# What a load of bull



## Ladywolfe (Jan 11, 2012)

My daughter said "no go" on the first English bull dog, and then we found a 16 mo old akc girl who came with transfered papers. I am babysitting tonight....full house. Pics later.


----------



## Indiana (Sep 11, 2011)

Ladywolfe said:


> My daughter said "no go" on the first English bull dog, and then we found a 16 mo old akc girl who came with transfered papers. I am babysitting tonight....full house. Pics later.


Yay! I can hardly wait to see her!! And hear you describe what she's like


----------



## RileysMommy (Jul 18, 2011)

Anxiously awaiting pics, too!! And, yes, a description of her little personality!!


----------



## pgr8dnlvr (Aug 7, 2011)

PICTURES!!!

Rebecca


----------



## Ladywolfe (Jan 11, 2012)

Personality is rather amazing. She seems very smart and not nearly as stubborn as I have heard that this breed can be. She gets along with my dogs and loves all people..................except my standard poodle. But, she is going to a one-dog household and will only occasionally be at my house, if my daughter needs a sitter. Keep in mind, my standard poodle is not social, and is this way with all dogs. And, although bulldogs can show agression, this girl seems fine with anything smaller or around her size. With my standard poodle and her, they just are getting used to each other...........on opposite sides of a gate, and the bulldog makes no attempt to push the gate. This girl could definately run right through just about anything.

She seems like a wonderful dog, and I am really surprised that her owners rehomed her. Hubs seemed to want a new puppy, and the Mrs. nearly cried when this girl left. They are a very interesting breed, and very, very loving. Not my full-time cuppa, but she seems to be a perfect dog for someone who wants this breed.

I keep telling my daughter that I keep hearing in my head, the old, old song: "I want a hippopotomus for christmas" hahaha


----------



## Ladywolfe (Jan 11, 2012)

Oh, and please forgive the stuff on the floor in the background.....didn't vacuum the dog shreddings today (dog people should understand, I think). And, she just was brought home yesterday...................not my fault her nails are about a mile long. Also, not my fault that I did not instantly cut them. I soooooooooooo want to, but I don't want her to know that I am a little, teensie bit afraid she may try to bite me, and shhhhhhh, I don't want her to know that. The previous owners said she didn't like to have her nails cut. :-(

She can take food from your hand a little rough, unless given on the flat palm; this might be because of her underbite. With people, there is no food or toy agression; I don't think I am comfortable testing that with other dogs, though........... She is fine if you put your hand in her food bowl, etc.

No toileting issues, and she can handle small sets of stairs without any issues........but, she is still young.

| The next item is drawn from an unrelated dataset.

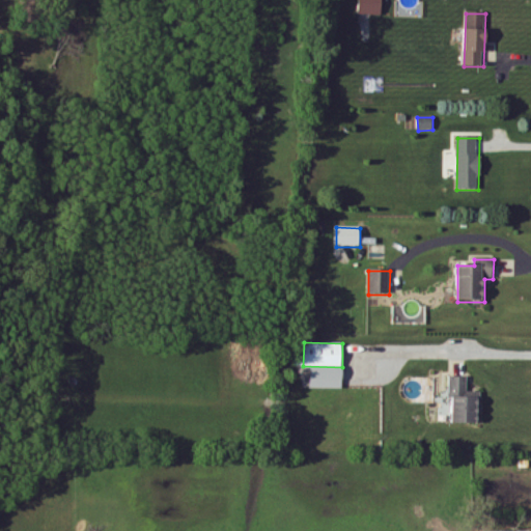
[(453,394),(452,422),(480,423),(480,392),(468,392),(468,378),(450,376),(449,394),(453,394)]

I have been told that she has never been crated and will likely cry loudly. DD bought her a crate and a ton of other things. I really don't think she is going to have too much of a problem with a wire crate, as she deals with a door gate perfectly. But, hey, that issue is one for my daughter to deal with at her own house...............hehehe


----------



## MollyMuiMa (Oct 13, 2012)

Great looking E.Bulldog! My Daughter-in-laws brother has one that I see often at my son's house and She is the sweetest! Very people oriented,loves all the other dogs and the 3 cats! The only thing I have an issue with is that they don't smell very good! (Not like poos!) Also keeping her face wrinkles clean during the summer was rather nasty(she got rashes all the time) OH! Watch yours around a pool.....they sink! Also have her hips checked, unfortunately Maggie's are not good. All in all though if you want a bully breed I think the English is the cutest!:thumb:


----------



## fjm (Jun 4, 2010)

She does look to have a reasonable muzzle, and not too deep wrinkles - and not too bow legged. Like you, they would not be my breed of choice because of all their issues, but it looks as if your daughter may have got a very nice dog. I hope all continues to go well for both of them!


----------



## pgr8dnlvr (Aug 7, 2011)

I too noticed the little bit longer nose and legs right away! Looks like a real winner! What I wonder is if she is more classed as one of those "Olde English Bulldogges". 

Can't remember, are you in Europe or?

Either way so nice to see people breeding more towards what "I" would call correct 
Rebecca


----------